About a year after community spread of COVID-19 began to be recognized across the United States, and around the time the U.S. death toll from the virus approached a half million people, a bar in Illinois with a capacity for 100 customers celebrated its February opening with an indoor party.
Mask-wearing was scarce, as were efforts to maintain 6 feet of distance from other party-goers. One party-goer had been diagnosed with COVID-19 the day before but had no symptoms. Four more attendees had symptoms of the respiratory virus that included runny nose, but had not yet been diagnosed.
Within a couple of weeks 46 people connected either with the party, or with people who had attended the party had been diagnosed with the disease, including a nursing home resident who was hospitalized, and 12 people with school-aged children in their households, leading to classroom closures affecting 650 students.

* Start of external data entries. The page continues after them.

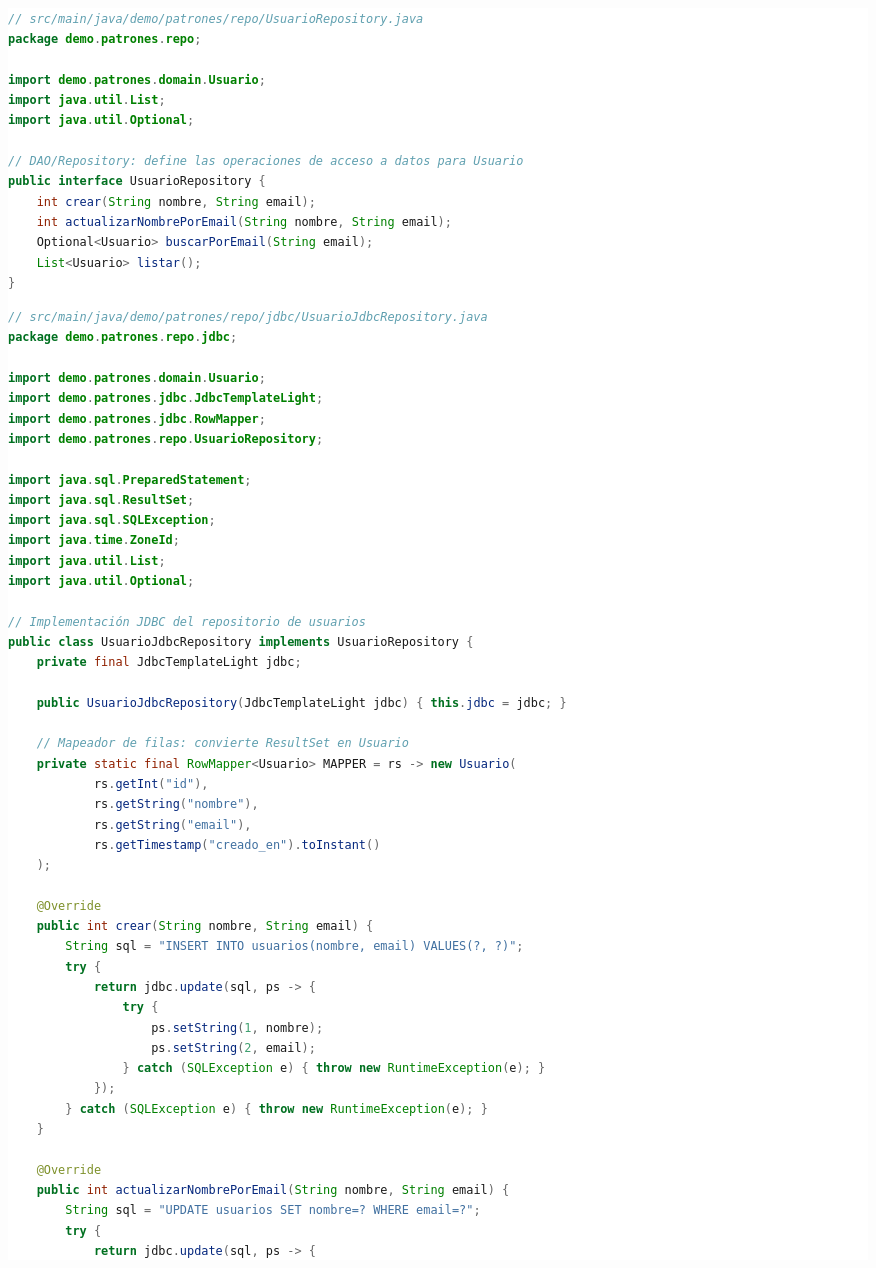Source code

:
```java
// src/main/java/demo/patrones/repo/UsuarioRepository.java
package demo.patrones.repo;

import demo.patrones.domain.Usuario;
import java.util.List;
import java.util.Optional;

// DAO/Repository: define las operaciones de acceso a datos para Usuario
public interface UsuarioRepository {
    int crear(String nombre, String email);
    int actualizarNombrePorEmail(String nombre, String email);
    Optional<Usuario> buscarPorEmail(String email);
    List<Usuario> listar();
}
```

```java
// src/main/java/demo/patrones/repo/jdbc/UsuarioJdbcRepository.java
package demo.patrones.repo.jdbc;

import demo.patrones.domain.Usuario;
import demo.patrones.jdbc.JdbcTemplateLight;
import demo.patrones.jdbc.RowMapper;
import demo.patrones.repo.UsuarioRepository;

import java.sql.PreparedStatement;
import java.sql.ResultSet;
import java.sql.SQLException;
import java.time.ZoneId;
import java.util.List;
import java.util.Optional;

// Implementación JDBC del repositorio de usuarios
public class UsuarioJdbcRepository implements UsuarioRepository {
    private final JdbcTemplateLight jdbc;

    public UsuarioJdbcRepository(JdbcTemplateLight jdbc) { this.jdbc = jdbc; }

    // Mapeador de filas: convierte ResultSet en Usuario
    private static final RowMapper<Usuario> MAPPER = rs -> new Usuario(
            rs.getInt("id"),
            rs.getString("nombre"),
            rs.getString("email"),
            rs.getTimestamp("creado_en").toInstant()
    );

    @Override
    public int crear(String nombre, String email) {
        String sql = "INSERT INTO usuarios(nombre, email) VALUES(?, ?)";
        try {
            return jdbc.update(sql, ps -> {
                try {
                    ps.setString(1, nombre);
                    ps.setString(2, email);
                } catch (SQLException e) { throw new RuntimeException(e); }
            });
        } catch (SQLException e) { throw new RuntimeException(e); }
    }

    @Override
    public int actualizarNombrePorEmail(String nombre, String email) {
        String sql = "UPDATE usuarios SET nombre=? WHERE email=?";
        try {
            return jdbc.update(sql, ps -> {
```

All of those numbers likely fall far short of the real consequences, in transmissions at the event and across the community, with some of those affected reluctant to disclose contacts as well as their own activities that may have exposed additional people, authors of a U.S. Centers for Disease Control and Prevention Morbidity and Mortality Weekly Report released today conclude.
Noting that “gatherings in settings where mask wearing and physical do not occur are known to increase the spread of COVID-19,” they urge consideration of community impacts when planning such events, and maximizing precautions that, in addition to masks, distance, ventilation, limiting density, include staying home when sick.